Выбрать главу

Такие вещи время от времени случаются, больше того, они должны случаться. Поэтому, не смущаясь непокорностью явления, многочисленные теоретики, а среди них и наша тройка, принялись за изучение плазмы там, где она была наиболее строптивой.

Плазма — это сыграло во всей истории определенную роль — выглядит довольно привлекательно. Попросту говоря, она напоминает кусочек солнца, причем взятый скорее из центральных областей, а не из прохладной атмосферы. По яркости она не уступает солнцу и даже превосходит его. Она не имеет ничего общего ни с бледно-золотым танцем той вторичной, окончательной агонии, который мы наблюдаем, когда в камине дрова соединяются с кислородом, ни с бледно-лиловым свистящим конусом сопла горелки, где фтор реагирует с кислородом, чтобы дать наивысшую, достижимую химическим способом температуру, ни, наконец, с вольтовой дугой, изогнутым между кратерами двух углей пламенем, хотя при желании и достаточном терпении исследователь может отыскать области с температурой больше трех тысяч градусов. То же относится и к температурам, какие можно получить, если вогнать что-нибудь около миллиона ампер в не слишком толстый электрический проводник, который становится при этом довольно теплым облачком, либо в результате термического эффекта ударной волны при кумулятивном взрыве — все это плазма оставляет далеко позади. В сравнении с ней подобные реакции приходится признать холодными — вернее, прохладными, и мы не думаем так только потому, что случайно возникли из веществ уже совершенно застывших, омертвевших вблизи абсолютного нуля: наше бодрое существование отделяет от него едва триста градусов абсолютной шкалы Кельвина, в то время как вверх столб этой шкалы простирается на миллиарды градусов. Так что можно без всякого преувеличения говорить о самом горячем пламени, которое мы умеем разжигать в лабораториях, как о явлениях вечного теплового безмолвия.
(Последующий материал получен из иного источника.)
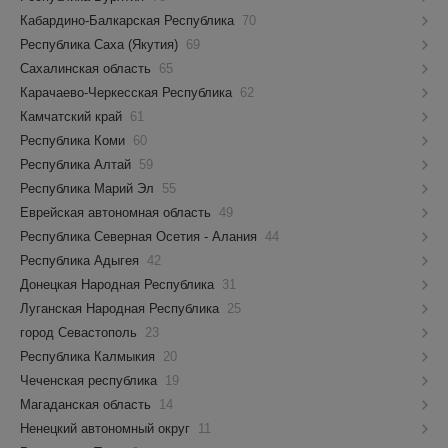
Кабардино-Балкарская Республика
70
Республика Саха (Якутия)
69
Сахалинская область
65
Карачаево-Черкесская Республика
62
Камчатский край
61
Республика Коми
60
Республика Алтай
59
Республика Марий Эл
55
Еврейская автономная область
49
Республика Северная Осетия - Алания
44
Республика Адыгея
42
Донецкая Народная Республика
31
Луганская Народная Республика
25
город Севастополь
23
Республика Калмыкия
20
Чеченская республика
19
Магаданская область
14
Ненецкий автономный округ
11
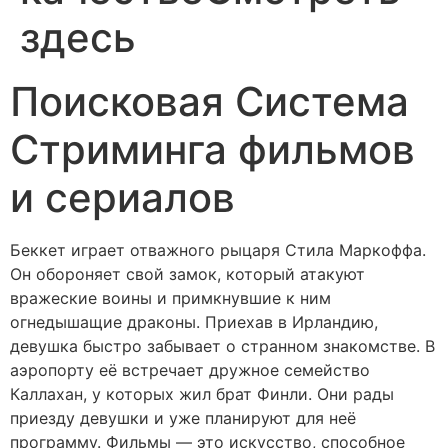
здесь
Поисковая Система
Стриминга фильмов
и сериалов
Беккет играет отважного рыцаря Стила Маркоффа.
Он обороняет свой замок, который атакуют
вражеские воины и примкнувшие к ним
огнедышащие драконы. Приехав в Ирландию,
девушка быстро забывает о странном знакомстве. В
аэропорту её встречает дружное семейство
Каллахан, у которых жил брат Финли. Они рады
приезду девушки и уже планируют для неё
программу. Фильмы — это искусство, способное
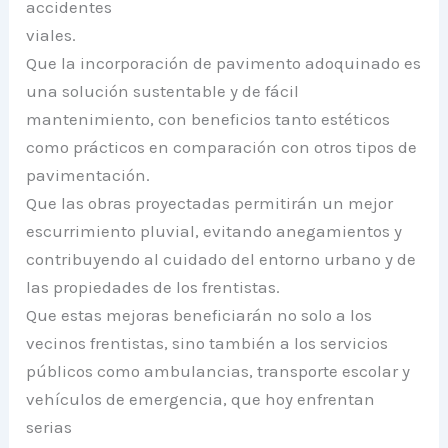
accidentes
viales.
Que la incorporación de pavimento adoquinado es
una solución sustentable y de fácil
mantenimiento, con beneficios tanto estéticos
como prácticos en comparación con otros tipos de
pavimentación.
Que las obras proyectadas permitirán un mejor
escurrimiento pluvial, evitando anegamientos y
contribuyendo al cuidado del entorno urbano y de
las propiedades de los frentistas.
Que estas mejoras beneficiarán no solo a los
vecinos frentistas, sino también a los servicios
públicos como ambulancias, transporte escolar y
vehículos de emergencia, que hoy enfrentan
serias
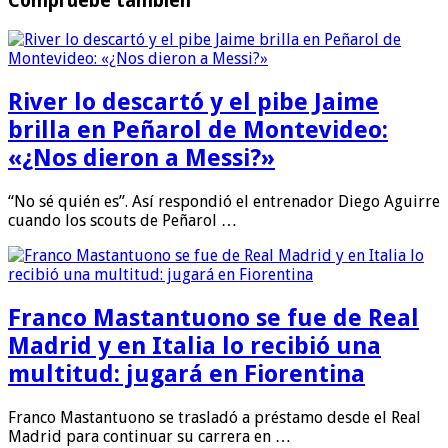
Compruebe también
River lo descartó y el pibe Jaime
brilla en Peñarol de Montevideo:
«¿Nos dieron a Messi?»
“No sé quién es”. Así respondió el entrenador Diego Aguirre
cuando los scouts de Peñarol …
Franco Mastantuono se fue de Real
Madrid y en Italia lo recibió una
multitud: jugará en Fiorentina
Franco Mastantuono se trasladó a préstamo desde el Real
Madrid para continuar su carrera en …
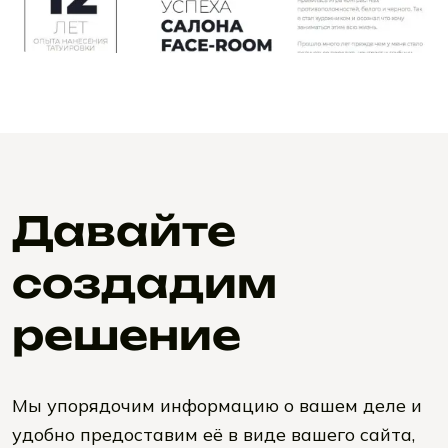
Давайте
создадим
решение
Мы упорядочим информацию о вашем деле и
удобно предоставим её в виде вашего сайта,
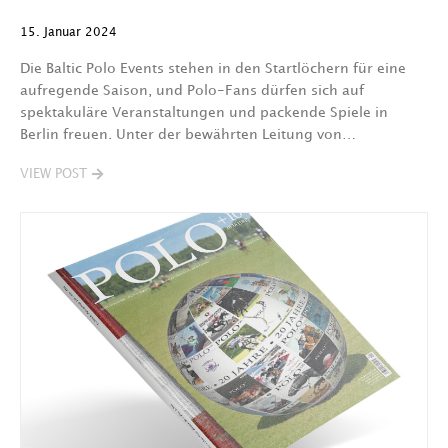
15. Januar 2024
Die Baltic Polo Events stehen in den Startlöchern für eine
aufregende Saison, und Polo-Fans dürfen sich auf
spektakuläre Veranstaltungen und packende Spiele in
Berlin freuen. Unter der bewährten Leitung von…
VIEW POST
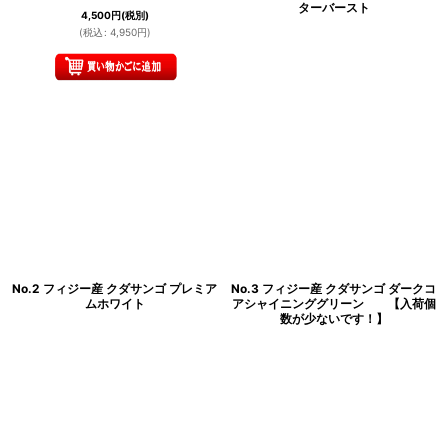
ターバースト
4,500
円
(税別)
(
税込
:
4,950
円
)
No.2 フィジー産 クダサンゴ プレミア
No.3 フィジー産 クダサンゴ ダークコ
ムホワイト
アシャイニンググリーン 【入荷個
数が少ないです！】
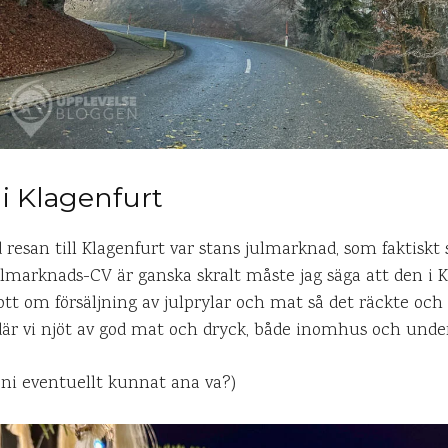
i Klagenfurt
esan till Klagenfurt var stans julmarknad, som faktiskt 
lmarknads-CV är ganska skralt måste jag säga att den i K
t om försäljning av julprylar och mat så det räckte och b
där vi njöt av god mat och dryck, både inomhus och under 
ni eventuellt kunnat ana va?)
Первые плазменные цветки, распустившиеся в лабораториях, тоже были не слишком горячими — двести тысяч градусов считались тогда температурой, заслуживающей уважения, а миллион был невиданным достижением. Однако математика, та примитивная и приближенная математика, которая возникла из знания явлений зоны холода, сулила осуществление вложенных в плазму надежд при значительном подъеме по температурной шкале; она требовала по-настоящему высоких температур, почти звездных: я имею в виду внутренность звезд. Должно быть, это необыкновенно интересные места, хотя человек, вероятно, еще не скоро сумеет там побывать.

Итак, нужны были температуры в миллионы градусов. К ним уже начали подбираться; мы тоже работали над этим, и вот что выяснилось.

По мере роста температуры скорость изменений, безразлично каких, увеличивается; при скромных возможностях нашего глаза, маленькой жидкой капельки, связанной с другой капелькой побольше — нашим мозгом, даже пламя обычной свечи оказывается областью совершенно незаметных, из-за их скорости, процессов, что же говорить о бешеной пляске плазменного огня! Пришлось использовать другие методы: плазменные разряды фотографировались, и мы тоже занимались этим. Наконец Маартенс с помощью нескольких знакомых оптиков и инженеров-механиков смастерил великолепную кинокамеру, снимавшую миллионы кадров в секунду. Ее конструкция, очень остроумная и свидетельствующая о нашем достойном похвалы усердии, не имеет значения. В общем мы испортили километры пленки, а в результате получили несколько сотен метров, заслуживающих внимания, и прокручивали их, уменьшив скорость в тысячу, а потом и в десять тысяч раз. Мы не заметили ничего особенного, кроме того, что определенного вида вспышки, поначалу воспринимавшиеся как элементарное явление, оказались сгустками, возникающими в результате взаимного наложения множества чрезвычайно быстрых процессов, но и с ними в конце концов удалось справиться с помощью нашей примитивной математики.